The new ‘WHOA’: a great tool to prevent bankruptcy

In the Netherlands, too, from 1 January 2021 there is a scheme to restructure companies financially in order to prevent bankruptcy. This so-called WHOA is aimed at maintaining the value of the company. Viable business activities will thus be preserved. Opposing creditors (such as trade creditors or shareholders) can no longer obstruct a reasonable reorganization. In short, this is a welcome restructuring tool, such as has been in place in the US (‘Chapter 11’) and the UK (‘Scheme of Arrangement’) for long time.

The arrangement may cover all or certain types of problematic debts or creditors, for example only secured bank debts or shareholders. These debts can then be rescheduled, while trade receivables, for example, remain unaffected. Ongoing agreements can also be restructured, for example lease agreements that hang around the company’s neck like a millstone. On the other hand, contracts essential to the company cannot be terminated by the creditor.

Interestingly, provisions can be made so that new financing can be entered into – which cannot subsequently be destroyed because of the actio pauliana – and current account settlements cannot be affected.
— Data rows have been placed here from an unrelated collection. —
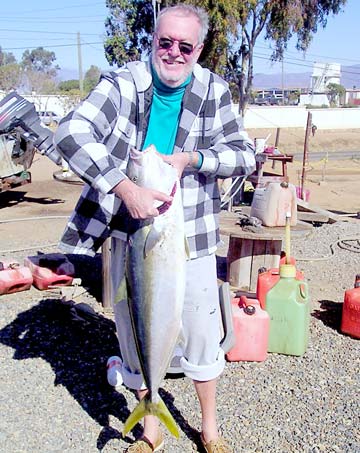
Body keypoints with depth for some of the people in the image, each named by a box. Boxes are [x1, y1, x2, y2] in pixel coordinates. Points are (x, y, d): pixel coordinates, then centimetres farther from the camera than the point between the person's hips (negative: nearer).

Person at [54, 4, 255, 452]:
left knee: (201, 336, 12)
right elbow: (71, 133, -23)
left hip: (191, 238, 1)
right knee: (135, 335, 13)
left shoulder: (213, 90, -1)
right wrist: (126, 189, -33)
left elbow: (245, 154, -1)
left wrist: (190, 158, -19)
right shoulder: (122, 82, -8)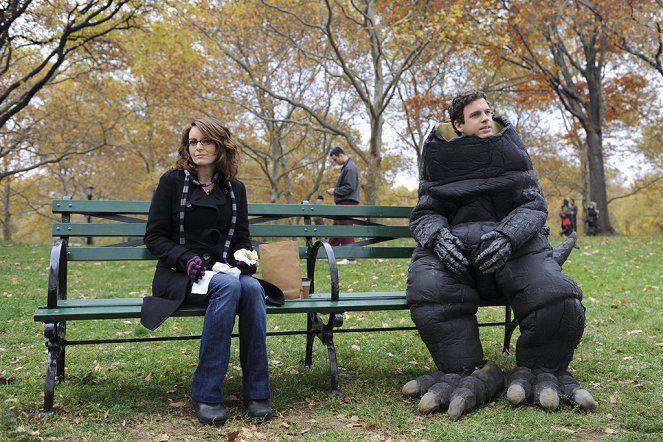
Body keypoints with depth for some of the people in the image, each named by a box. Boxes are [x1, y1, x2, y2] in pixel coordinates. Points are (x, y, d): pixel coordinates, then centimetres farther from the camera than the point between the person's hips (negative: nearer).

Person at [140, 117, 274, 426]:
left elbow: (241, 237, 18)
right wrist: (185, 259, -17)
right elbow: (154, 237, 1)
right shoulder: (173, 181, 3)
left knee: (252, 287, -32)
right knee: (229, 286, -35)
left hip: (224, 271, 3)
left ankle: (256, 391, -25)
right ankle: (206, 394, -29)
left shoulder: (235, 188, 14)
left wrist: (245, 257, -6)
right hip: (179, 275, -3)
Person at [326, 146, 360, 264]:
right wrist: (335, 190, 8)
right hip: (344, 202, 10)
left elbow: (350, 187, -21)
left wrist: (335, 191, -12)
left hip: (347, 202, -10)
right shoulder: (347, 166, 16)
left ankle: (350, 257, -3)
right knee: (337, 226, 14)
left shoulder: (350, 168, -15)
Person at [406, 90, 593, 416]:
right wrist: (438, 237, -16)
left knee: (558, 300, -29)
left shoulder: (510, 148, 16)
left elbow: (534, 205, 6)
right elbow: (424, 214, 10)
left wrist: (506, 235, -17)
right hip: (454, 244, 0)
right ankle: (469, 375, -22)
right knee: (428, 290, -35)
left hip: (515, 242, 1)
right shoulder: (440, 157, 14)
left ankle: (538, 373, -2)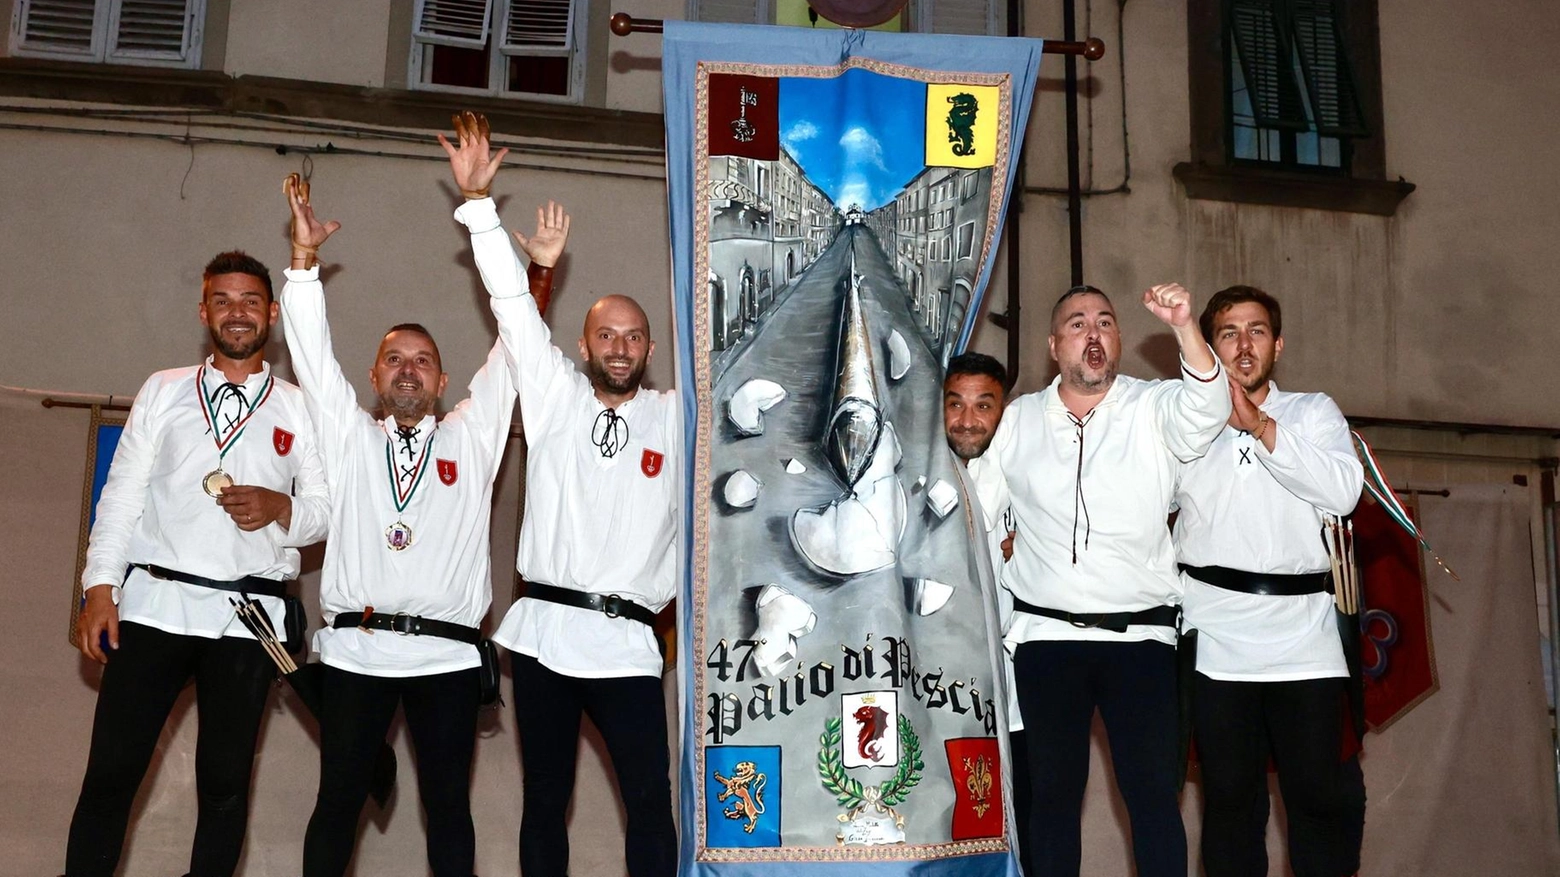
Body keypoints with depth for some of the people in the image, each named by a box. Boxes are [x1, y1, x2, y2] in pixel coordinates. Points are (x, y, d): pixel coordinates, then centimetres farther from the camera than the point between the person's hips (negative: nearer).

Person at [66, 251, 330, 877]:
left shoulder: (300, 410, 11)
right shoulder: (163, 391, 12)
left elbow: (328, 512, 8)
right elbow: (122, 493, 7)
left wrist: (282, 508, -13)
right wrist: (100, 586, -4)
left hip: (248, 617, 0)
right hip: (152, 605, 0)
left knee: (225, 783, 4)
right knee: (110, 775, -2)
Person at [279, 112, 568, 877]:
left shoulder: (472, 436, 11)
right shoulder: (348, 435, 15)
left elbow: (514, 344, 5)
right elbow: (312, 350, 8)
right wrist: (304, 253, -6)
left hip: (447, 651, -1)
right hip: (356, 647, 1)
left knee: (448, 803, 3)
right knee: (338, 799, 4)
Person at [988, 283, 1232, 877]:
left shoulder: (1154, 410, 1)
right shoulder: (1017, 420, 8)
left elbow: (1206, 406, -21)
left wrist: (1185, 327, -36)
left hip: (1140, 634, -1)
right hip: (1045, 634, 2)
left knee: (1153, 793, -3)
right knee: (1053, 791, 7)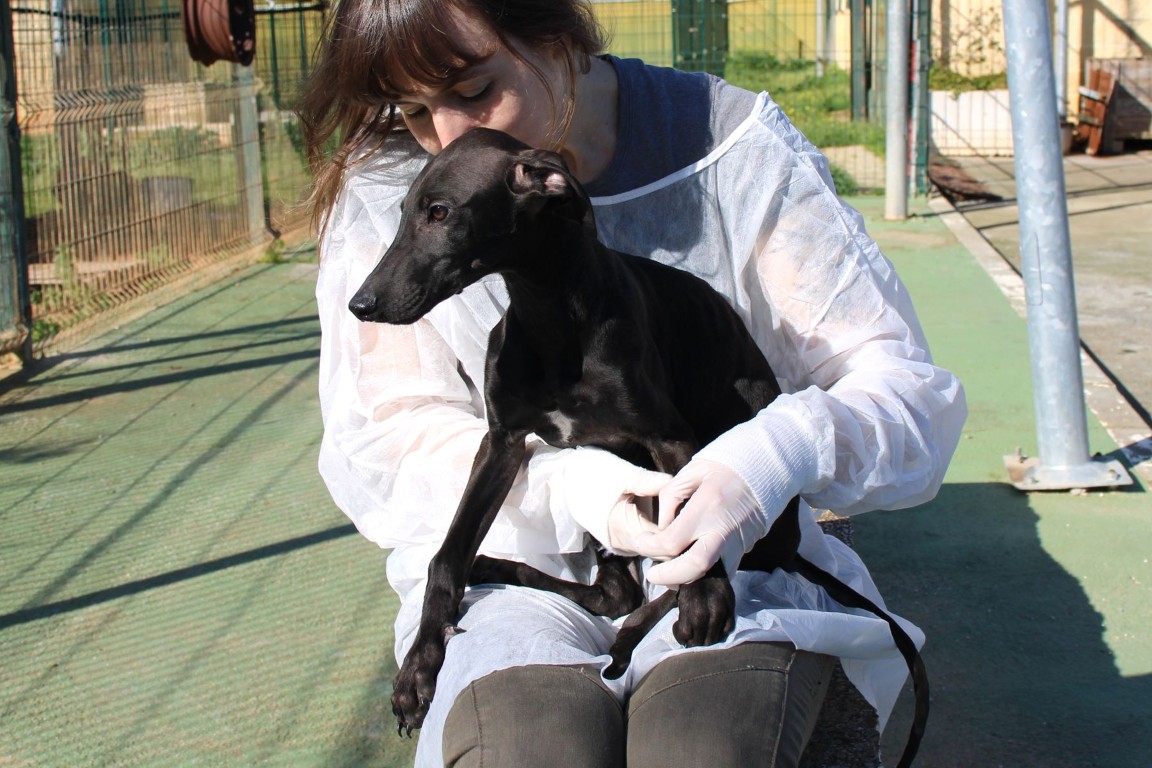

It is also possible to request that silent pledgees may not collect claims, so that the authority to collect pledged claims remains with the company.

It is possible for the homologation procedure to take place silently. Unnecessary bad press or unrest will thus be prevented. During the procedure, the debtor retains the disposal and management of his assets.

Redeployment of the debt position and preservation of the value of the company are the essentials of the WHOA. Restructuring in continuity will make a company viable again. For companies affected by the Corona crisis, but fundamentally healthy, this can also be an ideal means to clean up. The WHOA is a suitable, efficient and relatively quick procedure for this. A lifebuoy for companies in heavy weather. It is important to start on time. Five to twelve is too late.